BRIEF. If a line in the records below includes the word "Right", count it, then give the total and nothing else.

Joint position lists
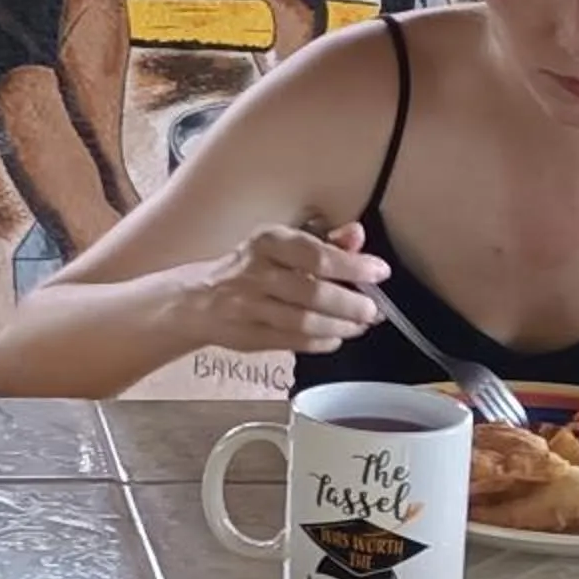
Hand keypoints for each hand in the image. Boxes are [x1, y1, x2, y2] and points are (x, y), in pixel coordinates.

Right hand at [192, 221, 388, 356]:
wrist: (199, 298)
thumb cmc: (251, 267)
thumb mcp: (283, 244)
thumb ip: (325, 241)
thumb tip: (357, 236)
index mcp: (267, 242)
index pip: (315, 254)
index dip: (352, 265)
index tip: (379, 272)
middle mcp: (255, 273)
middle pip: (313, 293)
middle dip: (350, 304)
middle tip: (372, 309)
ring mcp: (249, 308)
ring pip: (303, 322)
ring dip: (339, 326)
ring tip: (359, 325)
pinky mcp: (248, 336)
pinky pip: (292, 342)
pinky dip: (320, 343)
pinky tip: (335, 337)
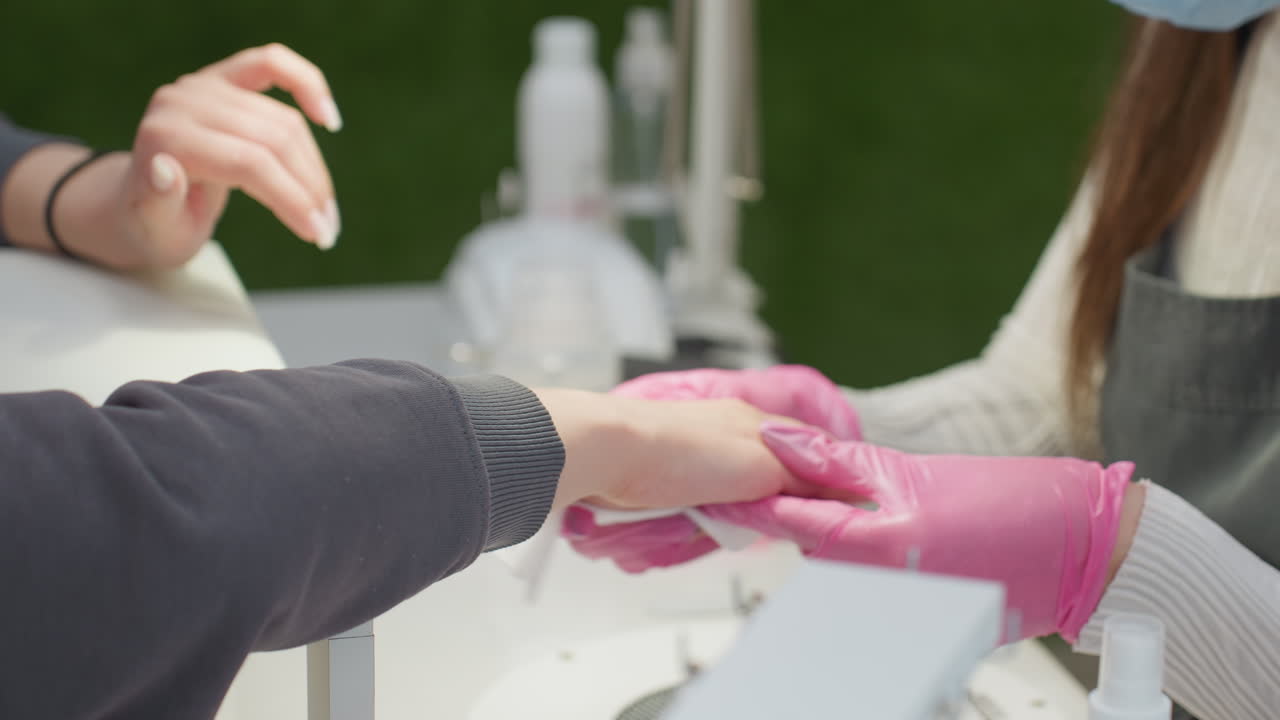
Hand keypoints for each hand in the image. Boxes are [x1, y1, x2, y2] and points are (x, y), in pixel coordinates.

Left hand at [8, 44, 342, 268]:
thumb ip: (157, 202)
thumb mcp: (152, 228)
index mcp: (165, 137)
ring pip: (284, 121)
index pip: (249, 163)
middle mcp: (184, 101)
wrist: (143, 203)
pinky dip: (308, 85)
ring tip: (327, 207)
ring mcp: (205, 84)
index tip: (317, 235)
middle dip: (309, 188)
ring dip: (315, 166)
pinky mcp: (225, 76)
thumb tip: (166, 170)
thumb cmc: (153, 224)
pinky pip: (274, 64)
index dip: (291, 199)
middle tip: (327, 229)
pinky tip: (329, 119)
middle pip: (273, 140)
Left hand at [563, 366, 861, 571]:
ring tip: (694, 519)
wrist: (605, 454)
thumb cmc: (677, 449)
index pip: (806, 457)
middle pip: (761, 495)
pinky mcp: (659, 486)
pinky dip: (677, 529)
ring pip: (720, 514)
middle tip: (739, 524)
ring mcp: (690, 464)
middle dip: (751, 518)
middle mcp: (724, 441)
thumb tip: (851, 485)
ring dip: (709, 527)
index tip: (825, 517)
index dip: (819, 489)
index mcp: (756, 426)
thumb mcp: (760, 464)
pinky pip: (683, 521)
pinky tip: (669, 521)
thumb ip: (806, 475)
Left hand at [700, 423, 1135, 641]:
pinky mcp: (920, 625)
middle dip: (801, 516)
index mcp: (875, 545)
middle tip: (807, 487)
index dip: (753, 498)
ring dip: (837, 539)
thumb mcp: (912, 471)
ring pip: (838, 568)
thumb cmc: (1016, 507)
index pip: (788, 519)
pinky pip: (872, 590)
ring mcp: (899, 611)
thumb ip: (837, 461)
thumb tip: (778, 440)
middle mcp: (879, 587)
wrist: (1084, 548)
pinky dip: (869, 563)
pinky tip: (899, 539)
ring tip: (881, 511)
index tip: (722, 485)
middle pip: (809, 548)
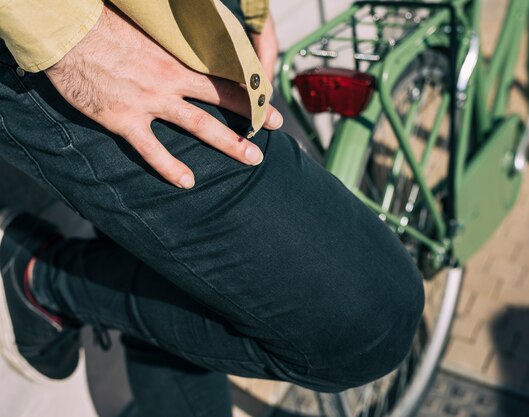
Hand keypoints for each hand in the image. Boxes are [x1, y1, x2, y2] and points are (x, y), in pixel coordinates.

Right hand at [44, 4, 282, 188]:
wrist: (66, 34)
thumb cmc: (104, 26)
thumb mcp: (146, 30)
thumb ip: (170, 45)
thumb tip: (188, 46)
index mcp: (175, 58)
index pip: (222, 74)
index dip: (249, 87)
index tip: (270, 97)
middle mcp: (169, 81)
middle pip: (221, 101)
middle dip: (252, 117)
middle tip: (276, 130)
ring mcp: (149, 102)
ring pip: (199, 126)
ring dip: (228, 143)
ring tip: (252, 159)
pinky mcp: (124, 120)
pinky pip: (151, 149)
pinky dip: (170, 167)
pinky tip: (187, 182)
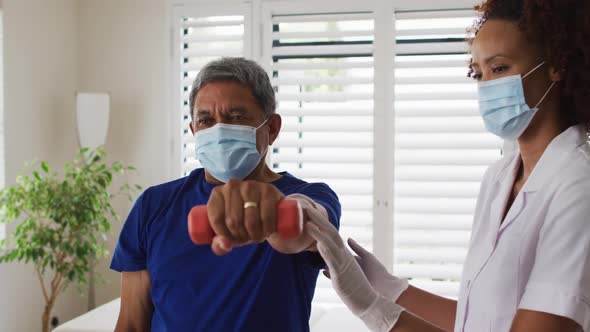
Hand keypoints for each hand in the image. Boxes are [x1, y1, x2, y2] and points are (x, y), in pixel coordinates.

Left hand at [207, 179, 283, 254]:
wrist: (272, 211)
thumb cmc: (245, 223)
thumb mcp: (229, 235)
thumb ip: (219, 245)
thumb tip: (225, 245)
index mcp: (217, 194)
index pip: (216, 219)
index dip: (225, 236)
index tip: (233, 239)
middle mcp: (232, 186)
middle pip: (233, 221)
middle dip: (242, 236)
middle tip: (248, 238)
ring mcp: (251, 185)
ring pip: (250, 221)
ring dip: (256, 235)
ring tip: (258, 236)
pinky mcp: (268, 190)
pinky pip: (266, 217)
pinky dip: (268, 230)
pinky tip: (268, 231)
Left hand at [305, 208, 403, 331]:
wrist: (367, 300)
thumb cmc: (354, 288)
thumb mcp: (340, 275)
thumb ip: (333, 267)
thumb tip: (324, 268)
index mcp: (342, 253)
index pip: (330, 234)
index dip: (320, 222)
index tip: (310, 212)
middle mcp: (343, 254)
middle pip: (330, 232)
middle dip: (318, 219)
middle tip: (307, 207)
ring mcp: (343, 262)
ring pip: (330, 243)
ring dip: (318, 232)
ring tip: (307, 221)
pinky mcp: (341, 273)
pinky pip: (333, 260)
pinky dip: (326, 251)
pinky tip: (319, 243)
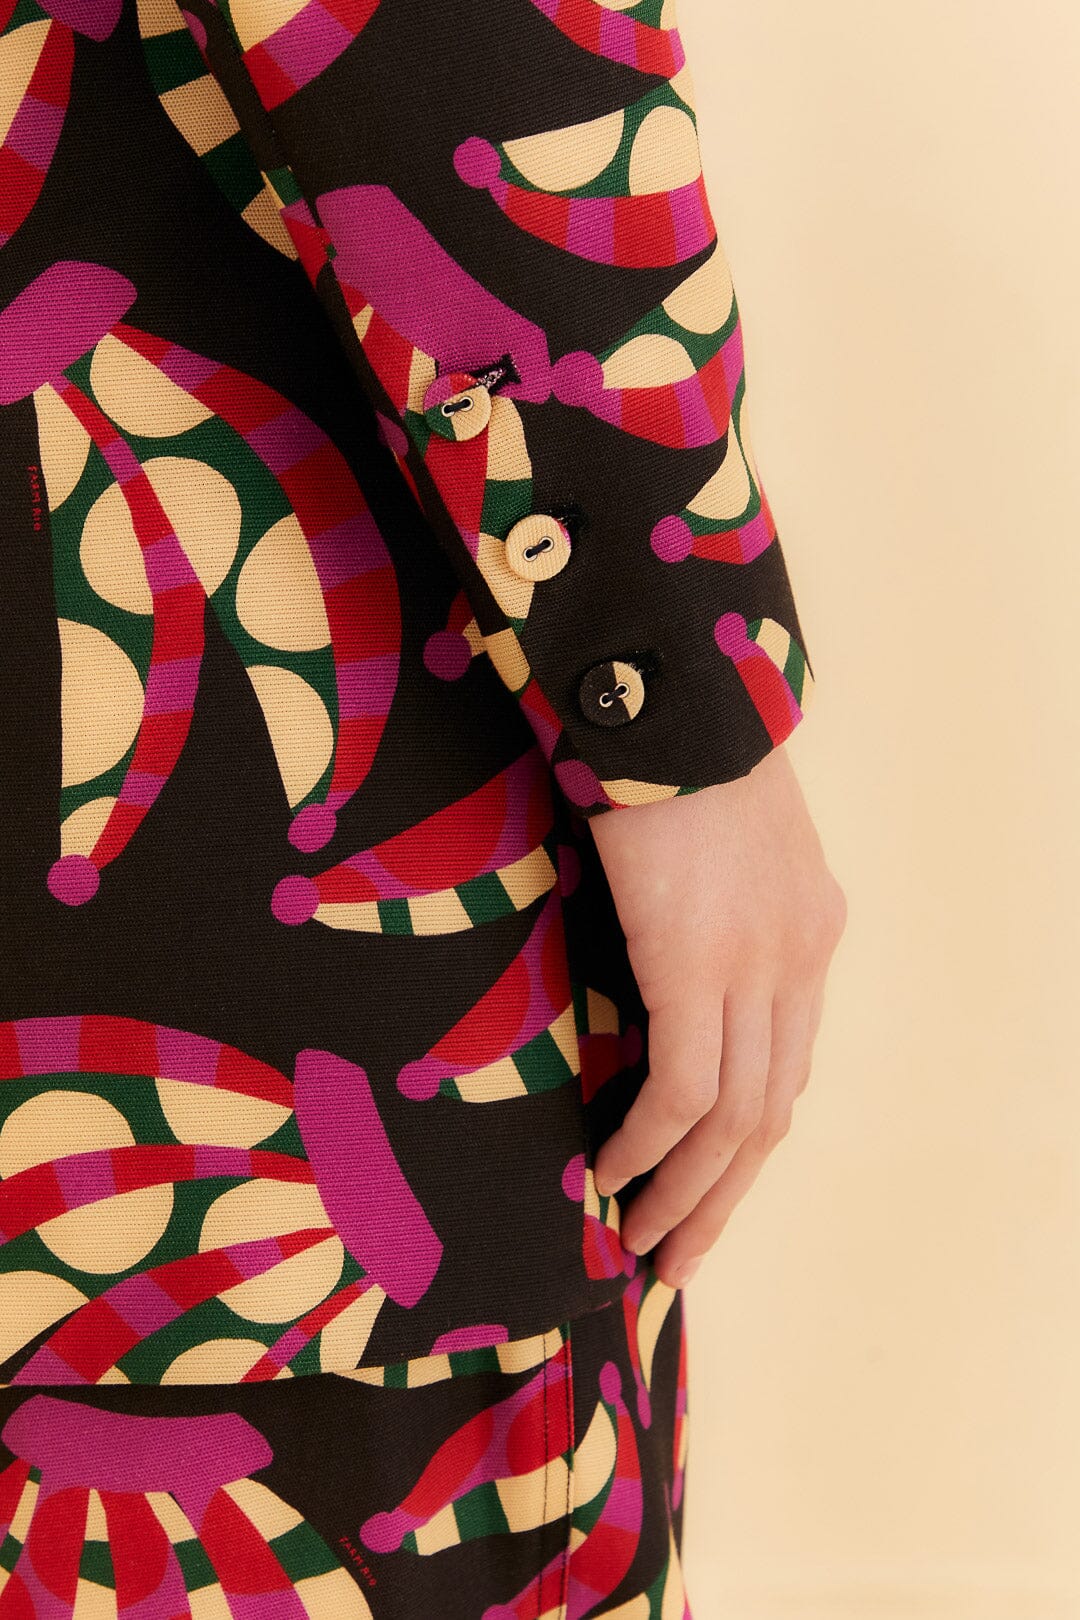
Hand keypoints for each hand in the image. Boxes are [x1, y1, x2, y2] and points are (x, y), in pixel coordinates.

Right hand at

...

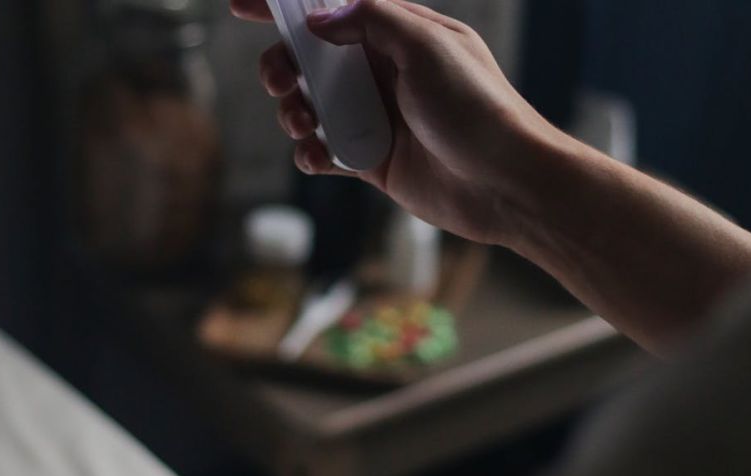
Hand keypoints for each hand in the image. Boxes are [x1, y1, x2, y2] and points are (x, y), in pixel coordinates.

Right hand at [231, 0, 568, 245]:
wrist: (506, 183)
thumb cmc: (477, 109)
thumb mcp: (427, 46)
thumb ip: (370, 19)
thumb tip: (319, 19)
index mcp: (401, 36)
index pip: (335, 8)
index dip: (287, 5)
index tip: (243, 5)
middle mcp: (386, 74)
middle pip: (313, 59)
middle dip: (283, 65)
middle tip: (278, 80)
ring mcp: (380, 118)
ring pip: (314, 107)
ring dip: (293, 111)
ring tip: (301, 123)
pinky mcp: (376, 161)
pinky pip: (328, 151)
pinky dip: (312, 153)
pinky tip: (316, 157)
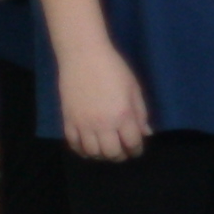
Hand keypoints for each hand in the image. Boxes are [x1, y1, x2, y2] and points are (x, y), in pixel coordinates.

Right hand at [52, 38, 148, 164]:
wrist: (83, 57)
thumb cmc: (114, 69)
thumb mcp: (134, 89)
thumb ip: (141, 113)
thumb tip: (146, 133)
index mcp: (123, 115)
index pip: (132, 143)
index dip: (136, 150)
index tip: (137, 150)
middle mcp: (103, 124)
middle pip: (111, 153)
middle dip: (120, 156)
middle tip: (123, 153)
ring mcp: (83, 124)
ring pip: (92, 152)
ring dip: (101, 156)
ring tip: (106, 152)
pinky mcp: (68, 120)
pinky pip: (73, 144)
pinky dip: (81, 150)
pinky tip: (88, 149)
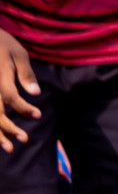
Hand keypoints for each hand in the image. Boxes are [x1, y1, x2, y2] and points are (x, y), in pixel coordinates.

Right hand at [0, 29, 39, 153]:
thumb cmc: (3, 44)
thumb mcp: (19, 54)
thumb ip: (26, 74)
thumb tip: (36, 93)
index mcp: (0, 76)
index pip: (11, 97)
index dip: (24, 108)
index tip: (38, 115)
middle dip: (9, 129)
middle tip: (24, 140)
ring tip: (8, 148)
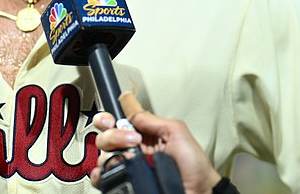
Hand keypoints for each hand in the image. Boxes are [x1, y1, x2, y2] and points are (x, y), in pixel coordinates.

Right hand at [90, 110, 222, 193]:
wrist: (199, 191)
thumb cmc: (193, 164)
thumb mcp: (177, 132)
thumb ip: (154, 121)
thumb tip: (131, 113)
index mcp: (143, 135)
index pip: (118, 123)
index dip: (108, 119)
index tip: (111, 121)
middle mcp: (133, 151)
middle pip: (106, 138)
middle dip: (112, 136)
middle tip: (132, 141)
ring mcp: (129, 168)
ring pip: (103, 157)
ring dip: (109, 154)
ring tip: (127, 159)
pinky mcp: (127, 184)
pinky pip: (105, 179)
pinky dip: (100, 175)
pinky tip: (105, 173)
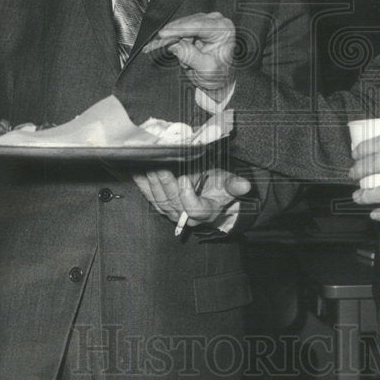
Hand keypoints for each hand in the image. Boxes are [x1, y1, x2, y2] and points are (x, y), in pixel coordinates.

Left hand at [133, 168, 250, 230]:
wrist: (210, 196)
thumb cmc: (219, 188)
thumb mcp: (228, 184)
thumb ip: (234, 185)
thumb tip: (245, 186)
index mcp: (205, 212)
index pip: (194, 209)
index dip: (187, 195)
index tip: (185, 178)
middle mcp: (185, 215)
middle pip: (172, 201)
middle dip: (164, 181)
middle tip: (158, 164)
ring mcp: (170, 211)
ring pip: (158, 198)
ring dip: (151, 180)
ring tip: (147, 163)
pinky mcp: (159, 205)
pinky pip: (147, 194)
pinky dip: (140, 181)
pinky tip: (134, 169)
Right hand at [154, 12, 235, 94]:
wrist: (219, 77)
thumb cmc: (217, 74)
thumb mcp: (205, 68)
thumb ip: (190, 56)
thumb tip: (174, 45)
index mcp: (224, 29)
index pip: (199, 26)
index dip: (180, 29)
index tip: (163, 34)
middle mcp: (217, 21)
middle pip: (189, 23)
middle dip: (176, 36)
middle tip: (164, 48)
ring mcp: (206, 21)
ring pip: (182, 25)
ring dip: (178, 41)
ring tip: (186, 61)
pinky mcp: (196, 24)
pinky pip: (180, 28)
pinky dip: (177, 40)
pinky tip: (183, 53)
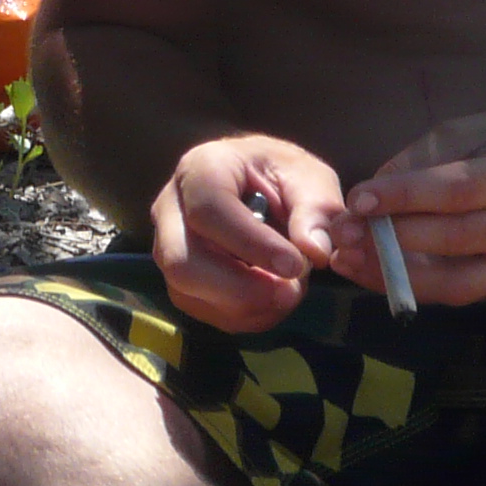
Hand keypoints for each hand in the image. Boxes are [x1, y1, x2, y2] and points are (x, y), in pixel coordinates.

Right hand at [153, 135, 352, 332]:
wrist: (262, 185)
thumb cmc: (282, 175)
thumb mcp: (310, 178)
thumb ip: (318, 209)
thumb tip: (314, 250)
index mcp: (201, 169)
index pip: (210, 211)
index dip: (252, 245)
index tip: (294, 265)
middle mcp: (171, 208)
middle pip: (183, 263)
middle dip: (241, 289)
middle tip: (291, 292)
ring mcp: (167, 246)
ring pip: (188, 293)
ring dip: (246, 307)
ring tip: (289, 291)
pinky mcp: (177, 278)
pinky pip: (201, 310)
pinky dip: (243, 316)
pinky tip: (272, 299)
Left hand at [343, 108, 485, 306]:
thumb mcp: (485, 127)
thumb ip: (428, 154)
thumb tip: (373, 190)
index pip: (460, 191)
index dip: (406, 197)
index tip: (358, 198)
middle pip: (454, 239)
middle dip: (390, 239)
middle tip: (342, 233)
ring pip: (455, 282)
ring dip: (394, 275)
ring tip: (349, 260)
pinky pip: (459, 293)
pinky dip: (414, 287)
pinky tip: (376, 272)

ANSWER TO THIS TASK. 9